Xylokastro'nun yerlisi olmak 

Buranın en güzel kısmı, dışarıdaki insanların tıpkı bizim gibi samimi olması. İlk haftadan sonra insanlarla aranızda bir samimiyet oluşuyor. Aşağıdaki pitacıyı, 50 metre ilerideki sandviç dükkanı sahibini ve kuryesini, ana caddedeki kasabı gördüğünüzde size selam vermeleri, size gülümsemeleri sizi buranın bir yerlisi gibi hissettiriyor. 

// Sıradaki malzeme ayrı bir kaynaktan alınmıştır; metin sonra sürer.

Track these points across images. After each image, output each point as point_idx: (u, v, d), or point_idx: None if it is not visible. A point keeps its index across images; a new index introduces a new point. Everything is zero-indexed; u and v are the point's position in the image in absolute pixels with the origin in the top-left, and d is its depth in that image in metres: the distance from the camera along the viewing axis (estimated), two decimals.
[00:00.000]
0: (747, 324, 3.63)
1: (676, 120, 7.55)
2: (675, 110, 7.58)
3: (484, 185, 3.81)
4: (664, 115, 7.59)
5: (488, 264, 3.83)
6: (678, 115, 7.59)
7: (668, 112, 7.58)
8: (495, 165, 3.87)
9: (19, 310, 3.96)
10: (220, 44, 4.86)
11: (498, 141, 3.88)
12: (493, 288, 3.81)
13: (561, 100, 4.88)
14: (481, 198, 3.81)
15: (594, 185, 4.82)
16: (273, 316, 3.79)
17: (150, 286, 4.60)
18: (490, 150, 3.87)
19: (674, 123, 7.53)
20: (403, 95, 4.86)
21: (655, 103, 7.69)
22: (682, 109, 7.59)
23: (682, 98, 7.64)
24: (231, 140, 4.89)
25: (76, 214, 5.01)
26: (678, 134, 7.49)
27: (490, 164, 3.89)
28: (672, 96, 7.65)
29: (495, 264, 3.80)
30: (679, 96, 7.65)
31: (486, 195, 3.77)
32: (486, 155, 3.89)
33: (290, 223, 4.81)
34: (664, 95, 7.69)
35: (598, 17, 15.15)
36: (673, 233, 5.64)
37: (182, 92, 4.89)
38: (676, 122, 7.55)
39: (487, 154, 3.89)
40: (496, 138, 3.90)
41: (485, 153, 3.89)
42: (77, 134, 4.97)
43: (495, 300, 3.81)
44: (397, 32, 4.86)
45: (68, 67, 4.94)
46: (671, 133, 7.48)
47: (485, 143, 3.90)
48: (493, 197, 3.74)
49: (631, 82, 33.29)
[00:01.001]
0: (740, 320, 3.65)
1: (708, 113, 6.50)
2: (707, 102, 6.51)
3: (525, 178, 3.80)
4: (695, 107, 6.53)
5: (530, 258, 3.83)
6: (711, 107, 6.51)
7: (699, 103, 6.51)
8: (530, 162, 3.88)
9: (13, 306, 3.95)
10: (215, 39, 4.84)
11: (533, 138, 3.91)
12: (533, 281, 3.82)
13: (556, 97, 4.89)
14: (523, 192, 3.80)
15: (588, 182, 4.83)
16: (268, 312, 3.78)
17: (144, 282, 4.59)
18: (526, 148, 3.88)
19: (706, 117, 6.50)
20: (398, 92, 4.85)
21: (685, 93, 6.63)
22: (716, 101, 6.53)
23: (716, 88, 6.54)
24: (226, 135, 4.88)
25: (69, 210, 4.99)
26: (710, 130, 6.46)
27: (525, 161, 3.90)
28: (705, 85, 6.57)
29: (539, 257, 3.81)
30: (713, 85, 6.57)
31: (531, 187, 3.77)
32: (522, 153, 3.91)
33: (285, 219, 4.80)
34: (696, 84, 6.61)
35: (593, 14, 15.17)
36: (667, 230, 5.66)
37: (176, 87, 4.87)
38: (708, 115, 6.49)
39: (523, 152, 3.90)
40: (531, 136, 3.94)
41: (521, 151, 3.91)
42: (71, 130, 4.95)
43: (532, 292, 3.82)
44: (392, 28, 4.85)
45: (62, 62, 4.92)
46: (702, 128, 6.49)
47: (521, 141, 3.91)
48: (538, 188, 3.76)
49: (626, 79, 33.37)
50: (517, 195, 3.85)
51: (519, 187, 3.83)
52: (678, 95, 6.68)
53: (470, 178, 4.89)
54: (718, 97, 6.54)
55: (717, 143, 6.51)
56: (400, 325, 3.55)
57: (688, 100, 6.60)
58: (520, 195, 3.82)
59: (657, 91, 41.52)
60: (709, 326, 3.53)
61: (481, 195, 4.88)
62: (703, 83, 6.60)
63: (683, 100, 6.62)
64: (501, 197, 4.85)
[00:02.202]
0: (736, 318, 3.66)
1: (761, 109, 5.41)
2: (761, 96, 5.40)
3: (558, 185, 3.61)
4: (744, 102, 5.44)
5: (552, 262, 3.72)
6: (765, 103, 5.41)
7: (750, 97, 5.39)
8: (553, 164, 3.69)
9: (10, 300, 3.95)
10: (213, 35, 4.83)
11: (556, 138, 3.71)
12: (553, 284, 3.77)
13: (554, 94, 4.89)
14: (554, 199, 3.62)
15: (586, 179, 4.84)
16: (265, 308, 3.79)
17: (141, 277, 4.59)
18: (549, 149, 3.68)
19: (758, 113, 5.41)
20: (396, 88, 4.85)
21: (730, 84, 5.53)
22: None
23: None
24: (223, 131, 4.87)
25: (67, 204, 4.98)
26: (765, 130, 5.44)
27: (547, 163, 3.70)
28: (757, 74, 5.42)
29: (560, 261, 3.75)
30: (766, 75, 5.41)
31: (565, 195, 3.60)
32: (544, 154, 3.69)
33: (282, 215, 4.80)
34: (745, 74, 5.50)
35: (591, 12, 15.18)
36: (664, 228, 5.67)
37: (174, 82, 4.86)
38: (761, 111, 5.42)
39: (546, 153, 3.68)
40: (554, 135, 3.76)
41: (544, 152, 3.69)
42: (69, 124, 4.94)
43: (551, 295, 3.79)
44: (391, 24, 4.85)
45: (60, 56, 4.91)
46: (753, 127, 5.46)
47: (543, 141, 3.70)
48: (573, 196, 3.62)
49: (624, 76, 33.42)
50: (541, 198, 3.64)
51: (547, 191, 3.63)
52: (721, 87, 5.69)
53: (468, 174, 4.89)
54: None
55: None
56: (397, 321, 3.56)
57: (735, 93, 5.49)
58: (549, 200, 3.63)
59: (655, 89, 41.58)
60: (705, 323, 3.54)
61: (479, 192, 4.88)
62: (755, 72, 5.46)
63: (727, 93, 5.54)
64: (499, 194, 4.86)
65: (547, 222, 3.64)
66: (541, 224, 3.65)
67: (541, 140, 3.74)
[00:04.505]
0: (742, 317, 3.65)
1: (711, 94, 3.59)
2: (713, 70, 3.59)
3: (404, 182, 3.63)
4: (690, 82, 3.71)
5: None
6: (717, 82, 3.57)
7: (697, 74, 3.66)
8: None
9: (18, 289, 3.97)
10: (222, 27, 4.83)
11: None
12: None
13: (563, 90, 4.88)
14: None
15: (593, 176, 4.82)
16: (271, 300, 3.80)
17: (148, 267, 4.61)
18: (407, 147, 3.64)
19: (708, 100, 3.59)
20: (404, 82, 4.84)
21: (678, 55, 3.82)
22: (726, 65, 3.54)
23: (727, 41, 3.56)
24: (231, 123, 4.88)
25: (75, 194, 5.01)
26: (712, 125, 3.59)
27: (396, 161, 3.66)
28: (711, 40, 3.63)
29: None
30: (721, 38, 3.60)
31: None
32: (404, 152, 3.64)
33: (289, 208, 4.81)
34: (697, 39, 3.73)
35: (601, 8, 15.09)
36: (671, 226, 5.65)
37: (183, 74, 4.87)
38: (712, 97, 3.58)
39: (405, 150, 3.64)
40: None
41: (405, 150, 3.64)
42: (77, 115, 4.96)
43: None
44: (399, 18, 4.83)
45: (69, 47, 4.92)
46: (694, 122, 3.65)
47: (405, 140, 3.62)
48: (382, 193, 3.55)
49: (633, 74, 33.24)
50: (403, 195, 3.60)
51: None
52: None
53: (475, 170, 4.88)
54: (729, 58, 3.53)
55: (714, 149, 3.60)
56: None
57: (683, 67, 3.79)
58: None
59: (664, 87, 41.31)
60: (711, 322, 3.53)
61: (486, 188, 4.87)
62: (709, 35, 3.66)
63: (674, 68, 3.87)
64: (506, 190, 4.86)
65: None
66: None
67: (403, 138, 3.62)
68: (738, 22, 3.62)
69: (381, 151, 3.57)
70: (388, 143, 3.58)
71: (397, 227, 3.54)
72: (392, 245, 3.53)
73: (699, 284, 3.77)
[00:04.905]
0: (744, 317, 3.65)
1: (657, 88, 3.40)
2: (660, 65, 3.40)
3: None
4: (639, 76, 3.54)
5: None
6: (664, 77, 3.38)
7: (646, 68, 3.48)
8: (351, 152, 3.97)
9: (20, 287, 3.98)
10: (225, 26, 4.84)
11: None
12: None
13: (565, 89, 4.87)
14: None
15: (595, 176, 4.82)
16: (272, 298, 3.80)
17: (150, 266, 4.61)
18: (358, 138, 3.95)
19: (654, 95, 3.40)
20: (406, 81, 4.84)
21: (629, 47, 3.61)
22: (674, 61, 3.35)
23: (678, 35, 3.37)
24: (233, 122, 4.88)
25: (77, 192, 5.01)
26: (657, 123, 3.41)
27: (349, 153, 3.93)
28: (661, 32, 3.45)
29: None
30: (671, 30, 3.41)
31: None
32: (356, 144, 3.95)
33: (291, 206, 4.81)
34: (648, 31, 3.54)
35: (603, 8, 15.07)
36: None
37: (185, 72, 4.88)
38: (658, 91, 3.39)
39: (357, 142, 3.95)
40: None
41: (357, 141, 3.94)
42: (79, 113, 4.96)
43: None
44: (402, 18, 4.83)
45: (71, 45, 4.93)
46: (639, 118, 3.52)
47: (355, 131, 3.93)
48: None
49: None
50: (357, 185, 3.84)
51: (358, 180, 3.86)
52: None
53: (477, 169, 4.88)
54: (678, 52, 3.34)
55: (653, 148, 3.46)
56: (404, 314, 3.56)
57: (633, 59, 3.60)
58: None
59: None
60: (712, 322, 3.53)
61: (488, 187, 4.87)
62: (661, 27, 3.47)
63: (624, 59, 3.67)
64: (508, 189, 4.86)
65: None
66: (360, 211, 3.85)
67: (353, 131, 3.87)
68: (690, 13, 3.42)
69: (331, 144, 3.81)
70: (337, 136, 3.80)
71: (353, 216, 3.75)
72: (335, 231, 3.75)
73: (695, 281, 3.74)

Kısaca bu projenin bana kattıkları:

+Yemek yapmayı öğrendim

+Tanımadığım insanlar ile kalabalık bir şekilde yaşayabilmeyi öğrendim

+İngilizcemi daha da geliştirdim

+Ev arkadaşlarımın yanı sıra Xylokastro'dan ve diğer şehirlerden, pek çok ülkeden arkadaşlar edindim 

+Daha da sosyalleştim

+Hayata karşı bakış açım değişti

+İlk kez yurt dışına çıkma fırsatım oldu 

+Yeni yerler ve şehirler gezme fırsatım oldu

Bu tecrübeleri elde etme yolunda bana katkı sağlayan ve beni buraya gönderen başta Serdar Osman DOBUR bey'e Murat ŞAHİN bey'e Gülcan Hanım'a ve bütün IYACA ailesine minnettarım ve teşekkürlerimi sunuyorum.